To itemize precisely how the literally countless albums and thousands of songs Goodbye the Band has released during its lifespan thus far falls into either or both of these categories would be a dumb, boring thing to do here. It is far more interesting to go listen to virtually any one or ten of those albums, perhaps even chosen at random. HOWEVER – before you do this, and you should – the intent of this press release has in fact been to give proper context for, and then sufficiently describe, the new Goodbye the Band album called The Shape of Vinyl to Come, which manages to transcend the entire context above in one bizarre pile of rapidly-formed genius.

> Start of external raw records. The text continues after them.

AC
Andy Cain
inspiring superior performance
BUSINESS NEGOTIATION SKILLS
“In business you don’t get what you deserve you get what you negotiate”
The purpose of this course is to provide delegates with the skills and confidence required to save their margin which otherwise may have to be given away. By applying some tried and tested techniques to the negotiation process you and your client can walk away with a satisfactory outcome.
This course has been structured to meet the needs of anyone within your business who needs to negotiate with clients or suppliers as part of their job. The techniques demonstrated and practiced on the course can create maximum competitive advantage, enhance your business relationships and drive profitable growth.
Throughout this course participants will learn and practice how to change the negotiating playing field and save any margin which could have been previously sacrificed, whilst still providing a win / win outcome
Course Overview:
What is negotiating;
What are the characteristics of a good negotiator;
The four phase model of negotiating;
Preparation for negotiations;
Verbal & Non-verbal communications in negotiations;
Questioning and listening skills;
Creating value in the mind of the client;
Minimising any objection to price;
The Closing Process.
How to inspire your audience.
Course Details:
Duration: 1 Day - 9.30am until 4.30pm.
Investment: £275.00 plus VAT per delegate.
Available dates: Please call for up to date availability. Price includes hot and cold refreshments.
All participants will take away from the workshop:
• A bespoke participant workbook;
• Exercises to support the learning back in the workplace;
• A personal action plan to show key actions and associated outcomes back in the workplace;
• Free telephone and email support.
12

In what is already being described as The October Of The Century by Goodbye The Band from Goodbye the Band on Vimeo

With the title The Shape of Vinyl to Come, John Aquadro references the name of Ornette Coleman's forward-thinking 1959 masterpiece The Shape of Jazz to Come and reframes it as an arch commentary on the morphing state of music media, with an eye cocked towards the question of how musicians perceive their creations will be formatted and consumed in the current uber-digital era. Despite said cocking, the album comes in at 40 minutes, the perfect length for vinyl – a medium that is not likely to change, hence a more literal reading of the title in which it becomes a "joke." Yet within its LP-sized boundaries, The Shape of Vinyl to Come traffics almost exclusively in experiential bends of time, space and compositional decency, magnifying the joke to cosmic proportions and once again proving the serious talent and creativity of our auteur.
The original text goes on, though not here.